On the first day of the 8th Annual Games for Change Festival in New York, there was one question on everyone's mind: "What's Al Gore going to say at a gaming conference?" Maybe he will announce a game on climate change?
Imagine saving "climate refugees" from the island of Maldives and ferrying them to a nearby Sri Lanka before anyone starts to drown. Or imagine nations competing with one another for precious carbon credits by deploying the military to retrofit entire cities.
Alas, the news wasn't that earth shattering. When the former vice president took the stage to give the opening keynote, he simply wanted to say to game developers: "You have my attention."
His exact words: "Games are the new normal."
This is due in no small part to the popularity of smart mobile devices, including iPhones and iPads from Apple, a company on whose board he sits. Facebook deserves credit too for building a platform on which social games can be deployed and spread quickly.
But even "gamfication" -- the use of game mechanics for non-game uses -- is now ubiquitous. Businesses of all sizes see potential in making their products more addictive (or engaging) to their customers and have invested accordingly in integrating game mechanics.
The social sector, as usual, is lagging behind.
Al Gore admits that he and his team at the Alliance for Climate Protection have had numerous discussions on how to use games and are determined to do something. So what's holding him back?
He hinted at one answer: good games are not so easy to pull off.
You can't add points and badges and then stir and mix and expect to have a hit.
"Mechanics can matter," says Gore, "but it's about the WOW moments, the fist-pump moments, the lean-into-the-screen moments."
I believe there's a bigger, unstated, reason at play. It has to do with impact. Can a game on climate change really produce the real life results we need to see to turn things around?
Gore, I assume, is not yet convinced, despite gaming's popularity.
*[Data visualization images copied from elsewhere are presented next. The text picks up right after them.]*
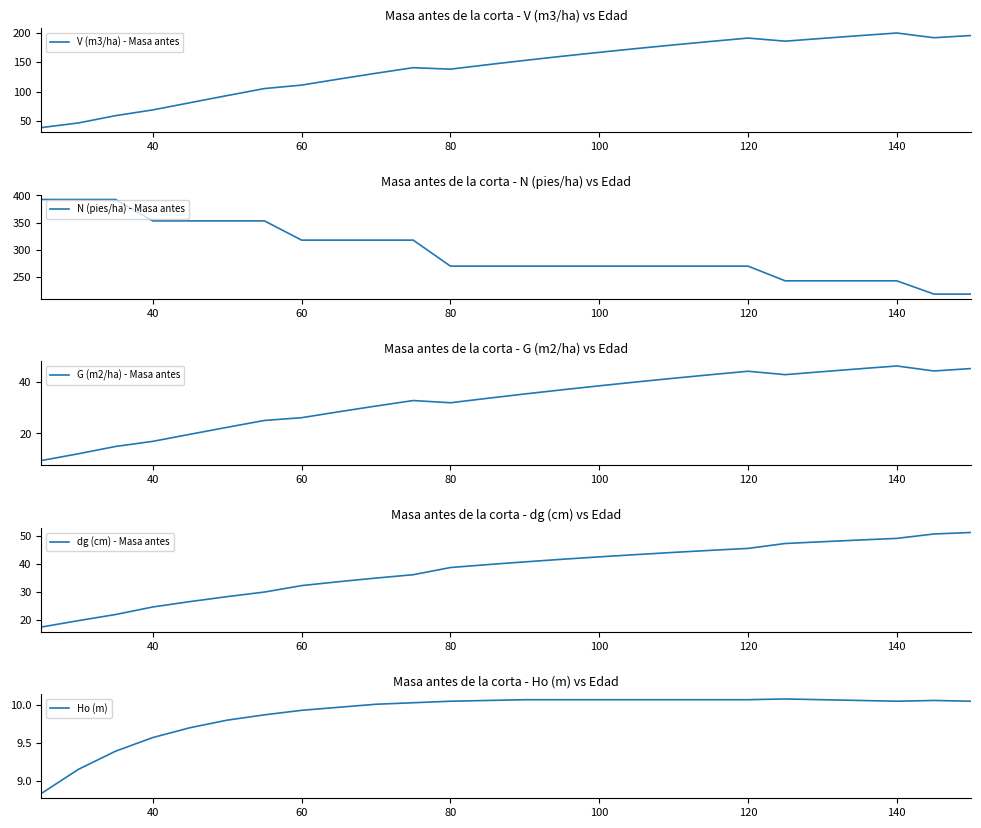

True or false: V (m3/ha) - Masa antes and N (pies/ha) - Masa antes intersect in this chart.

False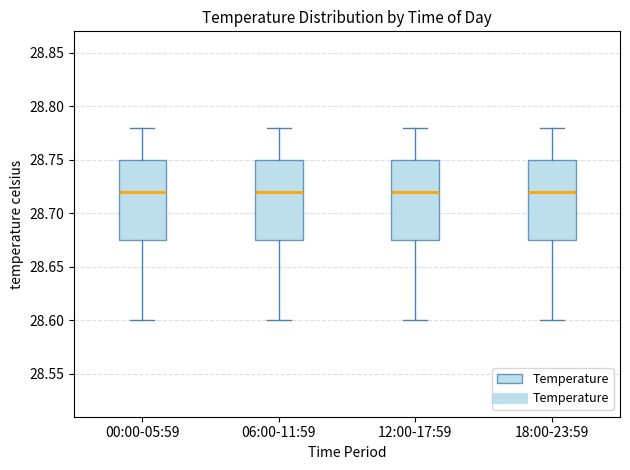

Reading left to right, read every box against the y-axis: the position of its median line, the range the box covers, and the ends of its whiskers. The values are not printed on the chart, so give them approximately, as read against the axis.

00:00-05:59: median 28.720, box 28.675 to 28.750, whiskers 28.600 to 28.780
06:00-11:59: median 28.720, box 28.675 to 28.750, whiskers 28.600 to 28.780
12:00-17:59: median 28.720, box 28.675 to 28.750, whiskers 28.600 to 28.780
18:00-23:59: median 28.720, box 28.675 to 28.750, whiskers 28.600 to 28.780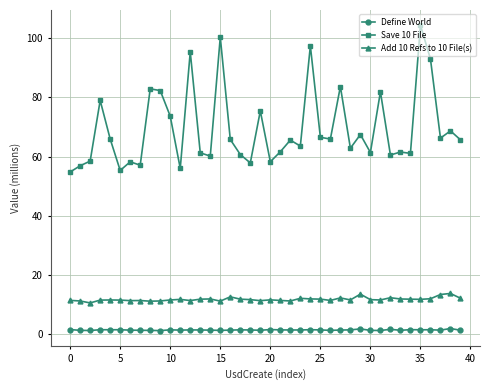

How many categories are shown in the chart?

40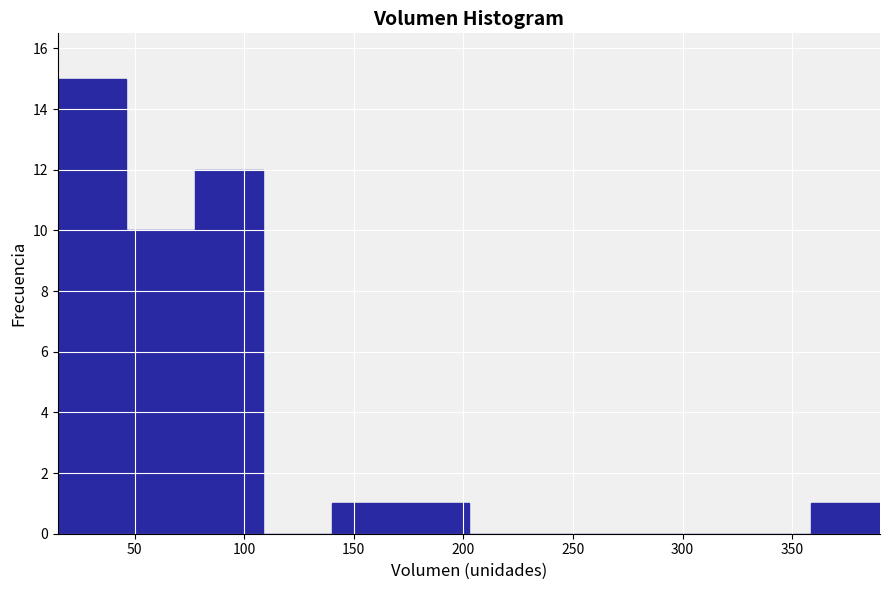

How tall is the bar that spans 360 to 390 on the x-axis? Neither the bar edges nor the heights are printed on the chart, so give them approximately, as read against the axes.

1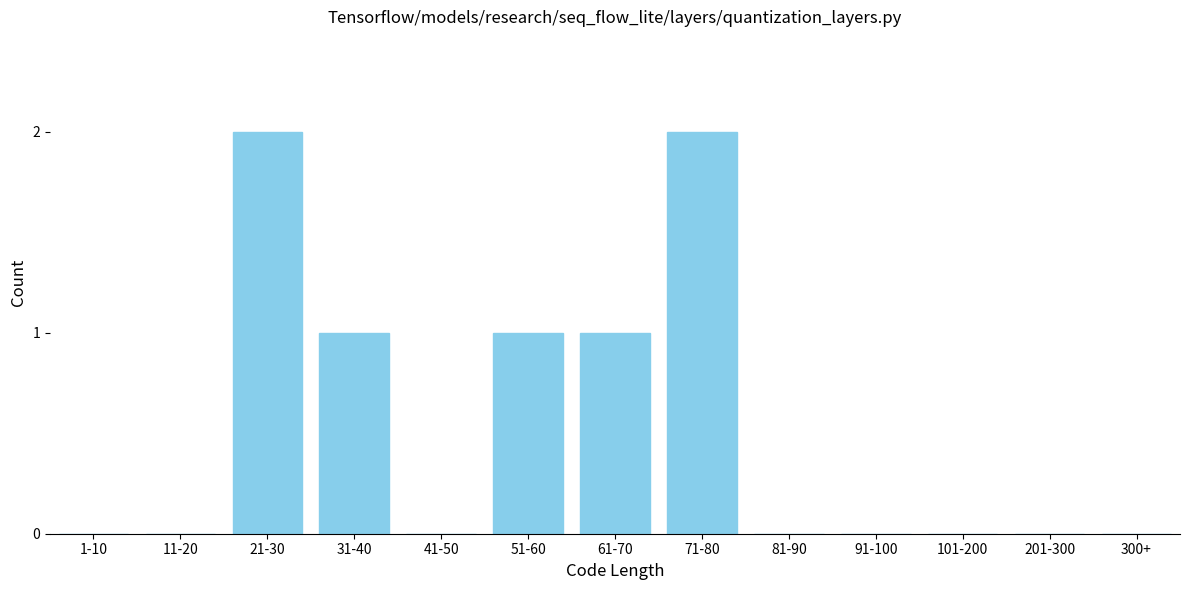

Reading left to right, what are all the values shown in this chart?

1-10=0	11-20=0	21-30=2	31-40=1	41-50=0	51-60=1	61-70=1	71-80=2	81-90=0	91-100=0	101-200=0	201-300=0	300+=0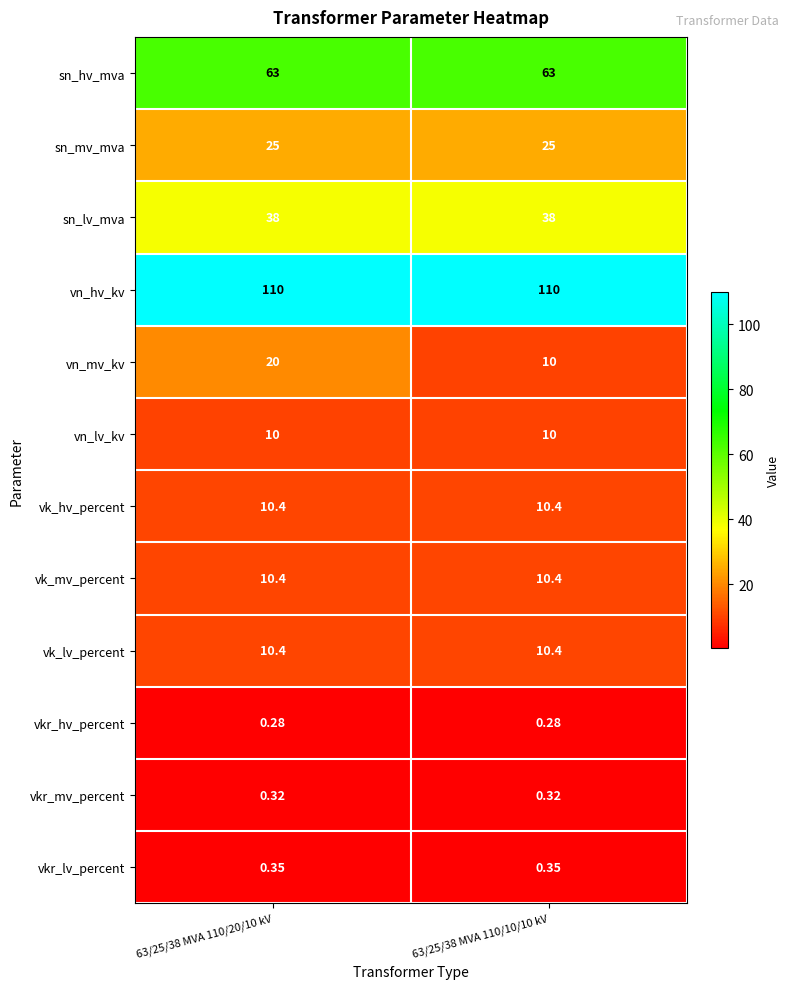

Between 63/25/38 MVA 110/20/10 kV and 63/25/38 MVA 110/10/10 kV, which series saw the biggest shift?

vn_mv_kv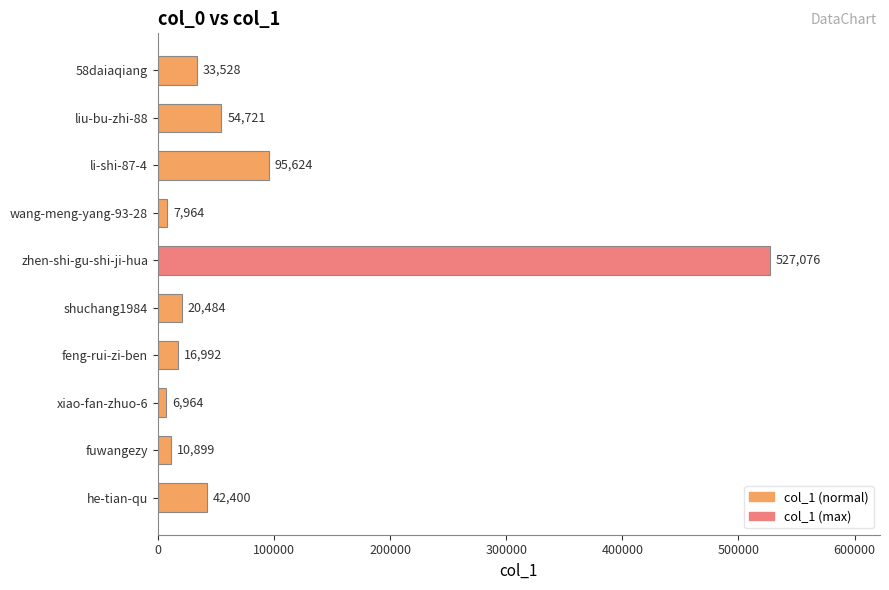

What is the sum of all values?

816652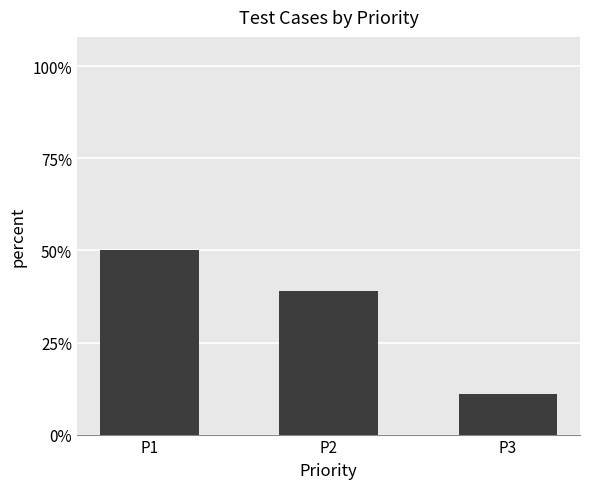

List the labels in order of value, largest first.

P1, P2, P3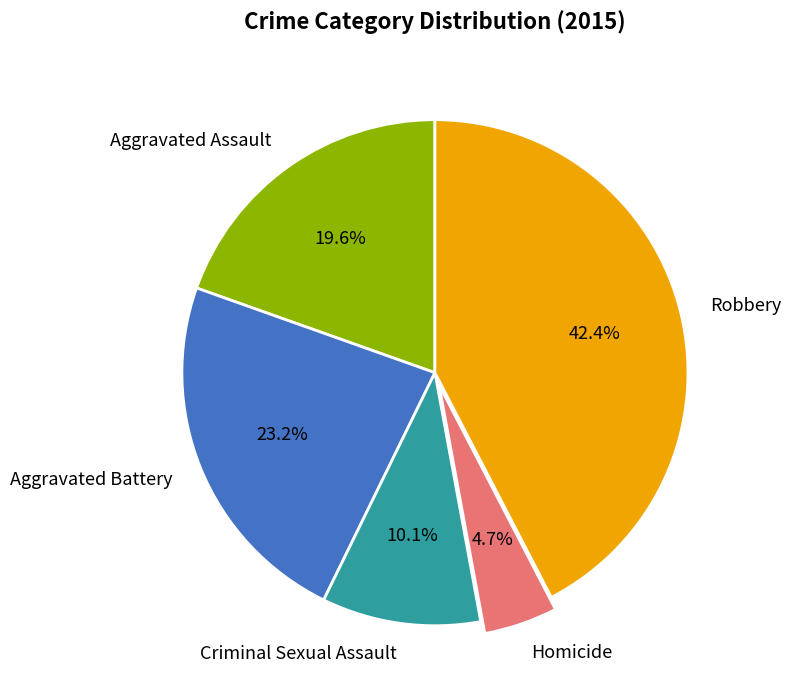

Between Criminal Sexual Assault and Aggravated Assault, which is larger?

Aggravated Assault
His hesitation is understandable. The field of "serious games" is still new, not mature enough to provide rock solid proof that games can have profound and sustained social impact.
This open question is why the conference spent the entire first day on making "The Case for Social Impact Games" by presenting a series of case studies.
They included iCivics, an effort by former Supreme Court Justice Sandra Day O'Connor to use games to teach civics, and EVOKE, a game funded by the World Bank Institute to teach African youth the skills and abilities to change the world.
iCivics has seen two million plays and EVOKE was played by 20,000 users. But learning and social outcomes are much trickier to track, let alone quantify. The sessions' content reflected that challenge.
Until game developers get more comfortable talking about outcomes and spend more time discussing outcomes rather than outputs, mass adoption by the social sector will remain unlikely. (Most funders are sitting on the sidelines, with the exception of the MacArthur Foundation and a few corporate foundations.)
This is how it worked: some lucky residents in Macon received half a bond each and were instructed to find others whose half bonds match theirs. Together they have to show up at game headquarters to redeem the bonds for real cash in a special currency. The Macon Money is then spent on local businesses, benefiting the local economy.
The fact that the game is played in real life probably helped make its impact more visible to the audience. Photos of smiling residents holding up their matching bonds also spoke volumes.
The Knight Foundation has hired two firms to evaluate the game to see if it produced changes in knowledge, attitude and behavior of the residents and whether the newly formed connections lasted. A full report will be released in August.
The case for social impact games -- virtual and real -- is one that many social innovators are desperate to make. They've seen the limits of knowledge and reason in changing human behavior -- to exercise, eat healthy, recycle, and reduce one's carbon footprint. They need other ways to motivate people to "do the right thing."
This is the main reason I'm exploring gamification as well, with a new social innovation competition called Fun for A Change. I'm engaging youth in several countries in designing fun solutions to our common challenges to see if we can improve results... for people and for our planet.
I've already kicked off a pilot at Simon Fraser University in Canada and will spread it to other universities in the U.S. and India in the Fall.
I'm trying to see whether solutions powered by game mechanics can engage youth to change behavior and to become changemakers themselves.
If that can happen, then maybe saving the world can be fun too (for a change).